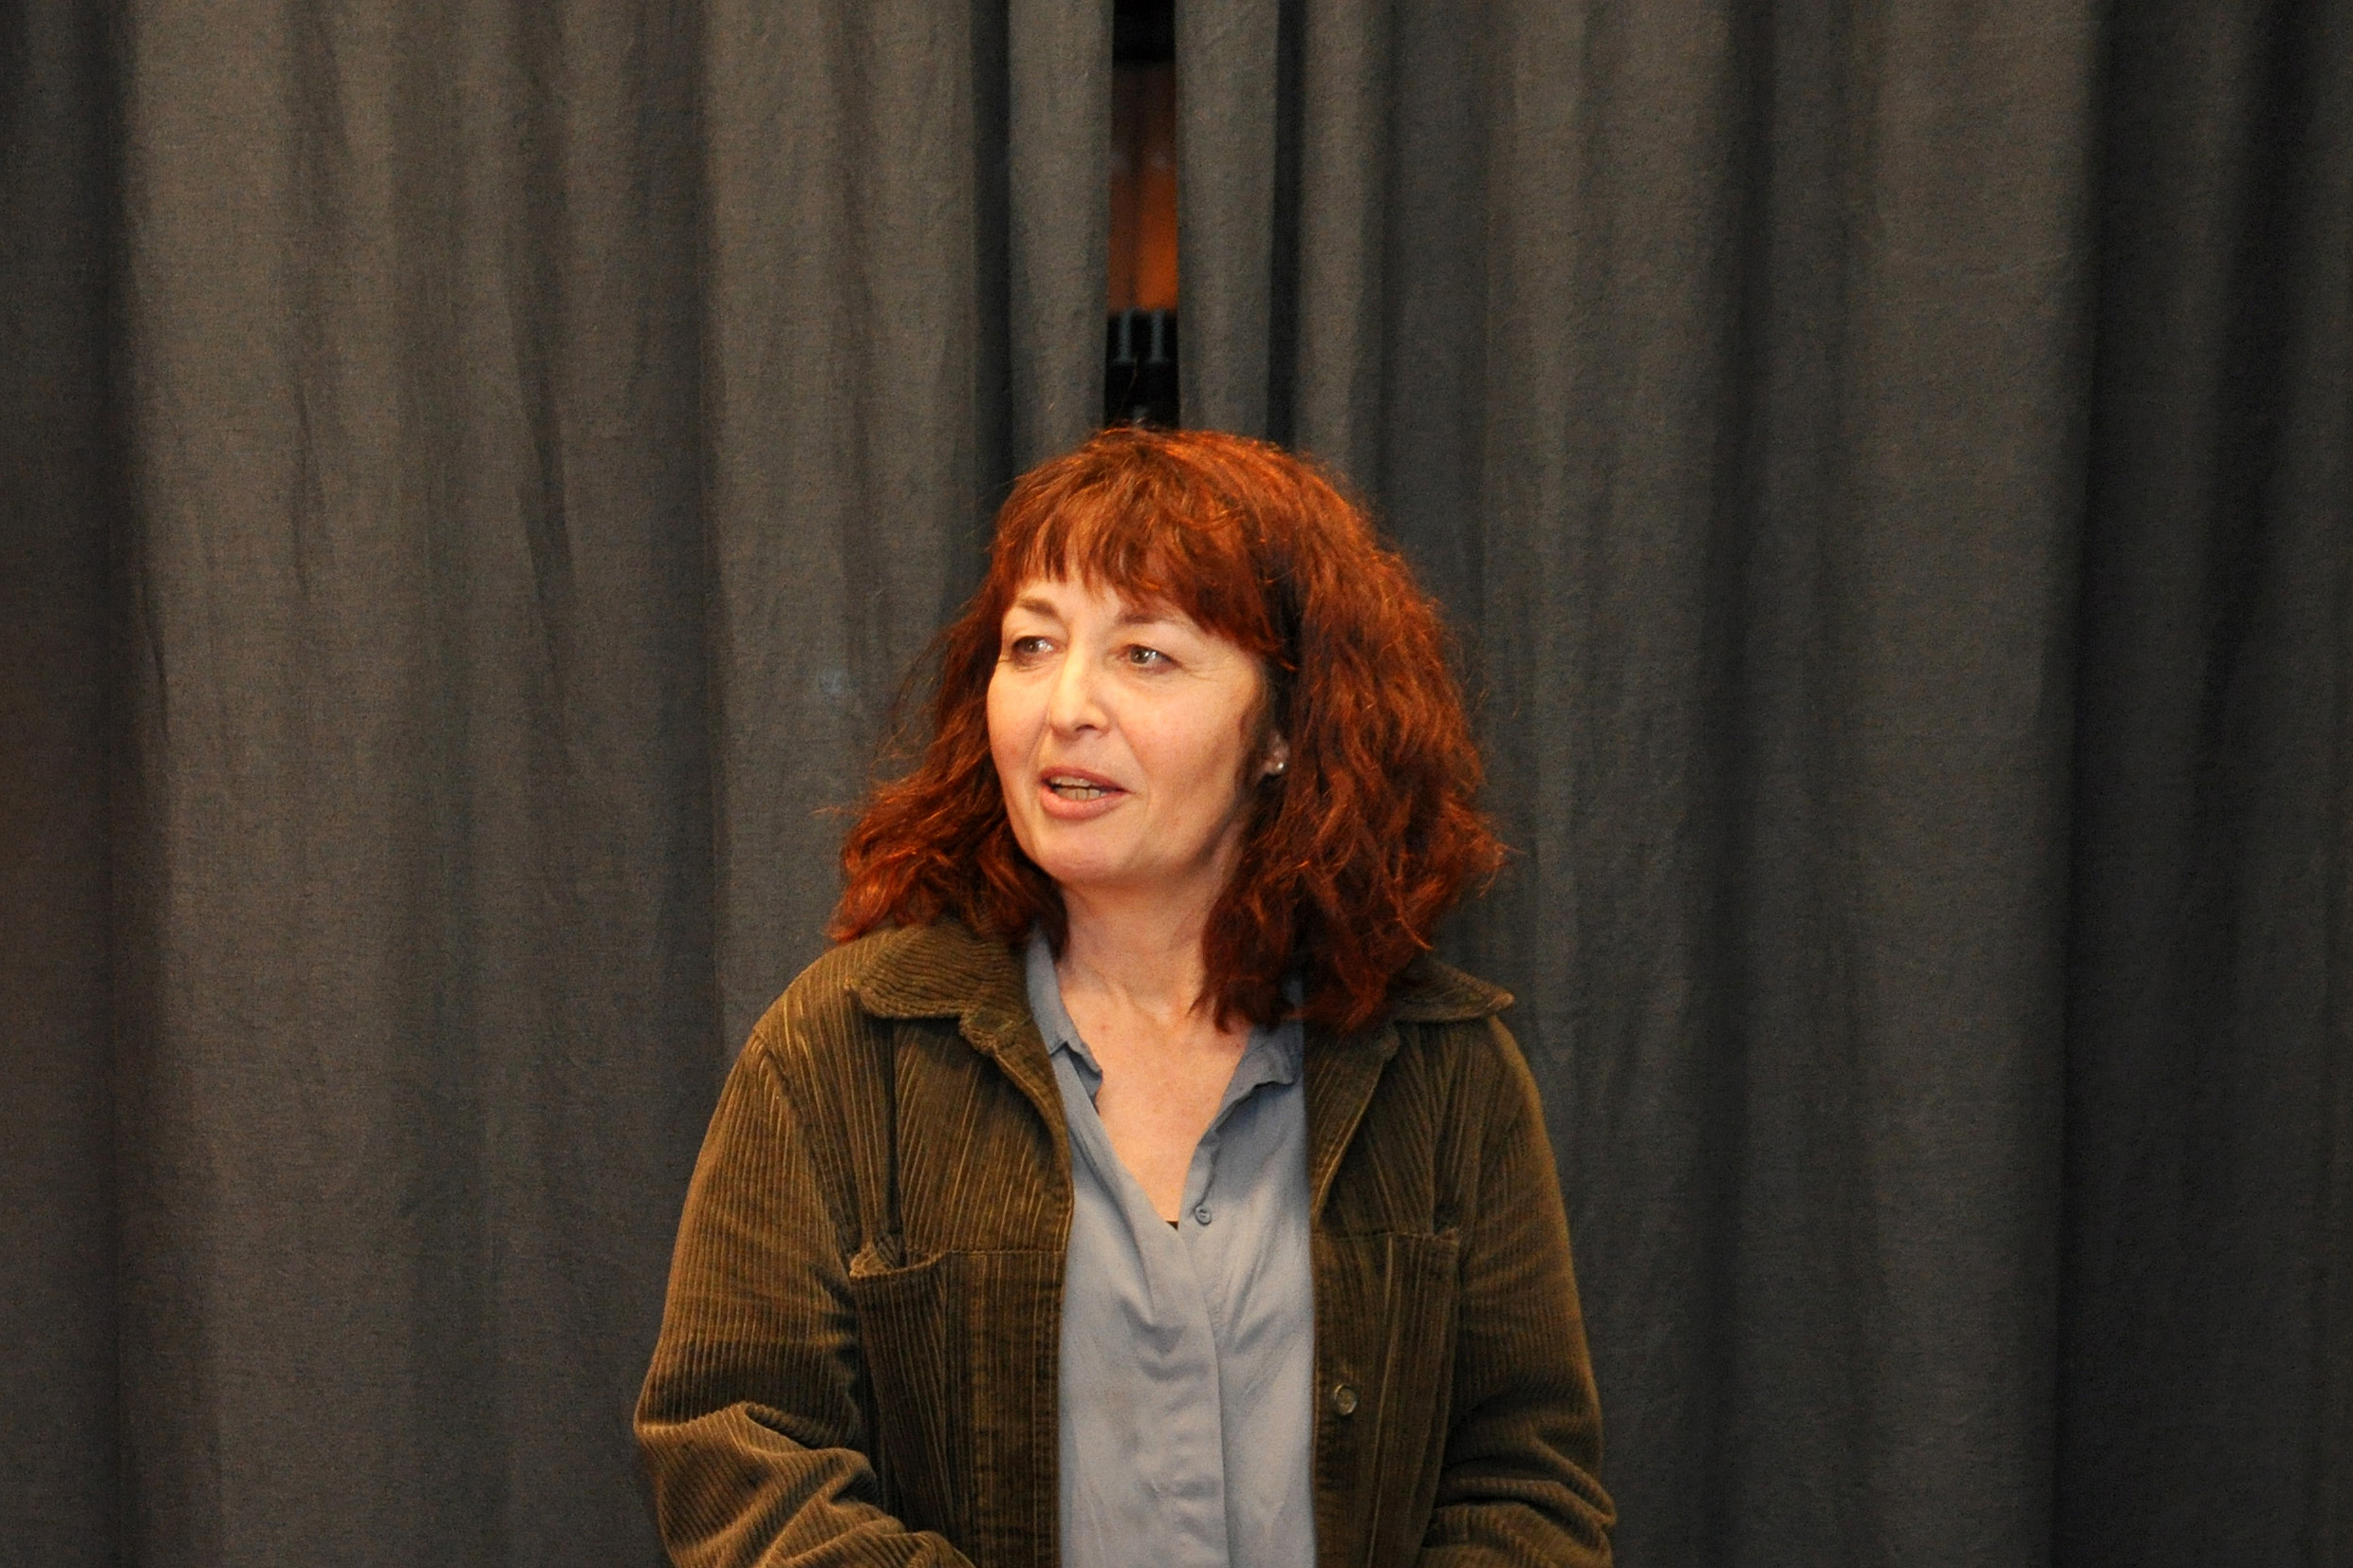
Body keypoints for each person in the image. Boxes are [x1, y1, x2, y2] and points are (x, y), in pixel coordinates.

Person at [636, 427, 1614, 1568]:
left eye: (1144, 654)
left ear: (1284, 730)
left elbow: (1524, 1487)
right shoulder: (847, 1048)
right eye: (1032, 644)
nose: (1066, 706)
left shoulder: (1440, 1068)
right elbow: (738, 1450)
********
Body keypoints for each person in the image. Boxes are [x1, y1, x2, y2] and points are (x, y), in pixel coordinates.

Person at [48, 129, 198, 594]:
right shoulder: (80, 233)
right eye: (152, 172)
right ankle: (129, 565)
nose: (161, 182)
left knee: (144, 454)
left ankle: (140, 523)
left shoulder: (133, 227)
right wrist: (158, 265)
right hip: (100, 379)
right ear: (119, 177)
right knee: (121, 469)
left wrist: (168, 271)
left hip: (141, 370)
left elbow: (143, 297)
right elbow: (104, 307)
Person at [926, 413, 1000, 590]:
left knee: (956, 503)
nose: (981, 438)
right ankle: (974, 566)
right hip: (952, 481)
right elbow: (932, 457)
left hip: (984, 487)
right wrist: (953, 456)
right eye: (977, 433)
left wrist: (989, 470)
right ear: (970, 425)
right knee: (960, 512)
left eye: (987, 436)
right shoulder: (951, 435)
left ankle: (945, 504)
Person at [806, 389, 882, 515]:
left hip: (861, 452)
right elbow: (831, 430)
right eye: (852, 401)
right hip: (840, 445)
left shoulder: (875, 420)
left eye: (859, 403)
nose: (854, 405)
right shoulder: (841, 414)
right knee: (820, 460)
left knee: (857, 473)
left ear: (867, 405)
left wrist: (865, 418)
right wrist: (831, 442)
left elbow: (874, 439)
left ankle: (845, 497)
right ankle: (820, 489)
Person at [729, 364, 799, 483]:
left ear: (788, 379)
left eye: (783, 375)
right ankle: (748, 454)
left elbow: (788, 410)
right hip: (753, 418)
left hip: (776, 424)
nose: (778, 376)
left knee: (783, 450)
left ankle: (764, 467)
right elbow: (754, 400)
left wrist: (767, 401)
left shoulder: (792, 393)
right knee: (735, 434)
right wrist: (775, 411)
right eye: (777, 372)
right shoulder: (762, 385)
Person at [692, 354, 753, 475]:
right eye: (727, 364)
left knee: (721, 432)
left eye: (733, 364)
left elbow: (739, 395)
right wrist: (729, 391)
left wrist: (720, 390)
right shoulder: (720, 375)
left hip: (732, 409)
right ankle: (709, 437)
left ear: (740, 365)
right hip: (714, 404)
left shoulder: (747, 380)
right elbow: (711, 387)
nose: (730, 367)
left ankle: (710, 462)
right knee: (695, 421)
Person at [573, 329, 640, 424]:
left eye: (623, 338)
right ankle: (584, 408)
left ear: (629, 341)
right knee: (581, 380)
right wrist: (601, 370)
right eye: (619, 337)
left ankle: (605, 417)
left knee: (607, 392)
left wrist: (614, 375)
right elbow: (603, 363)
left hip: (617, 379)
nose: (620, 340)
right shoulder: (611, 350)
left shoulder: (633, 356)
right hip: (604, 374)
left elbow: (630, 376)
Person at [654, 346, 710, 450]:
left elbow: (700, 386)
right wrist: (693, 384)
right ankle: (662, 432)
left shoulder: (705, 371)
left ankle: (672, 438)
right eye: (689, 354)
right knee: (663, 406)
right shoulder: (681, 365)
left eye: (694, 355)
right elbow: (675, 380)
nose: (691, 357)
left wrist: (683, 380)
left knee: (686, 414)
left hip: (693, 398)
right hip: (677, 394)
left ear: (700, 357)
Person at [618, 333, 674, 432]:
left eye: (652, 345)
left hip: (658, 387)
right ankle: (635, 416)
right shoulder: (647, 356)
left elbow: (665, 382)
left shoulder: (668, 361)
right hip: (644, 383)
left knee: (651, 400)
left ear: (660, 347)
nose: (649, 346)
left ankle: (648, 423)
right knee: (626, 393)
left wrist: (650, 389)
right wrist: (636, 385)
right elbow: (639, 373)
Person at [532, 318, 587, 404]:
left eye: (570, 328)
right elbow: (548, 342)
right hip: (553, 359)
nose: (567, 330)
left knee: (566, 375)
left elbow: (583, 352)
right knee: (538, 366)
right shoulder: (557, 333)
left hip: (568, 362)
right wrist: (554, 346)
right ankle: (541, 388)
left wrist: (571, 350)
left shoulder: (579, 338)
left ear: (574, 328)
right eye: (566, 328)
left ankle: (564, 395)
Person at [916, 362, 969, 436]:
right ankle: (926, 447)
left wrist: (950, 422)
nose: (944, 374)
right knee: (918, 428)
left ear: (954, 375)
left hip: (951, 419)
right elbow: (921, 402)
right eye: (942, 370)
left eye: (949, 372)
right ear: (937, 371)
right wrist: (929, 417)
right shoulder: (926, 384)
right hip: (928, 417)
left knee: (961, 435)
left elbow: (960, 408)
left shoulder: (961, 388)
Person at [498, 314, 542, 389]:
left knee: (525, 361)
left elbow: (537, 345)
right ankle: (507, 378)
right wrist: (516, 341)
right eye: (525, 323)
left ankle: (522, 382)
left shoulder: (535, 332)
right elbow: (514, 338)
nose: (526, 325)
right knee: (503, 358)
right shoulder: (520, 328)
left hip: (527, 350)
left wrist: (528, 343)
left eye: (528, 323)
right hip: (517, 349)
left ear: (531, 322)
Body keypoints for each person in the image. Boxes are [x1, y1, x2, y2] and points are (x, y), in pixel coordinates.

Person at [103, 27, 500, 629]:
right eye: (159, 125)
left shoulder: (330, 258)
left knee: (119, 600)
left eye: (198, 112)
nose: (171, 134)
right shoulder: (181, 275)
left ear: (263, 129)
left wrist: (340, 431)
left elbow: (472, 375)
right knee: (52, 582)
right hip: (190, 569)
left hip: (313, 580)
********
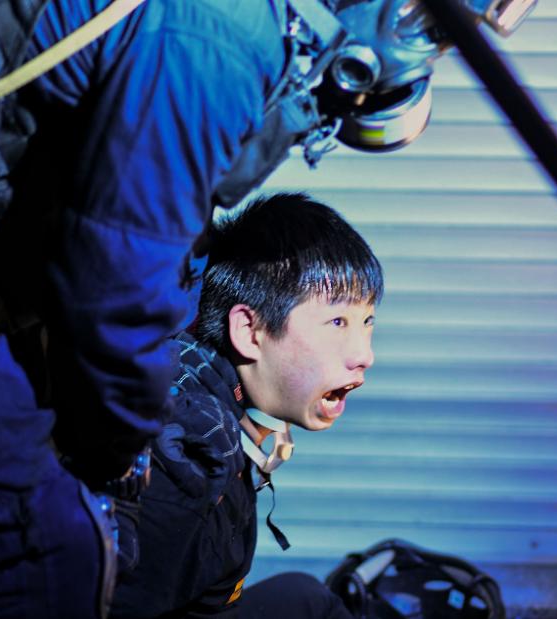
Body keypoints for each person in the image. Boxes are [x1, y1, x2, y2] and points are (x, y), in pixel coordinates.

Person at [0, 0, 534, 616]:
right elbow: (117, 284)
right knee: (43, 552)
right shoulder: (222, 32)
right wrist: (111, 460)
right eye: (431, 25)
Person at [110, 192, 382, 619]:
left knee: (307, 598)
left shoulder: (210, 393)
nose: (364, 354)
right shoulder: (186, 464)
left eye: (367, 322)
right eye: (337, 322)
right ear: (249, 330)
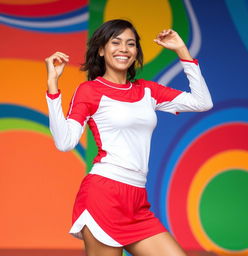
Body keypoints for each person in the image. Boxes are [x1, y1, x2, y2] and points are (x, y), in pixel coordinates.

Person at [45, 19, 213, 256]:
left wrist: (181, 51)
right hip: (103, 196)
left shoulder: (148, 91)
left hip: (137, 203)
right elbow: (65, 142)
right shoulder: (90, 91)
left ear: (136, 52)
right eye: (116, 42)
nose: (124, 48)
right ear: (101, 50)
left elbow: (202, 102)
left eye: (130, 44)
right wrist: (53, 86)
********
### Instructions to follow:
Only one part of the material above is to be transcribed, namely the lines starting with the line that has "left knee: (119, 600)" and going on through the line that has "left hip: (313, 580)", exactly as they stand.

### Answer to this problem:
left knee: (119, 600)
left eye: (198, 112)
nose: (171, 134)
right shoulder: (181, 275)
left ear: (263, 129)
left wrist: (340, 431)
left elbow: (472, 375)
right knee: (52, 582)
right hip: (190, 569)
left hip: (313, 580)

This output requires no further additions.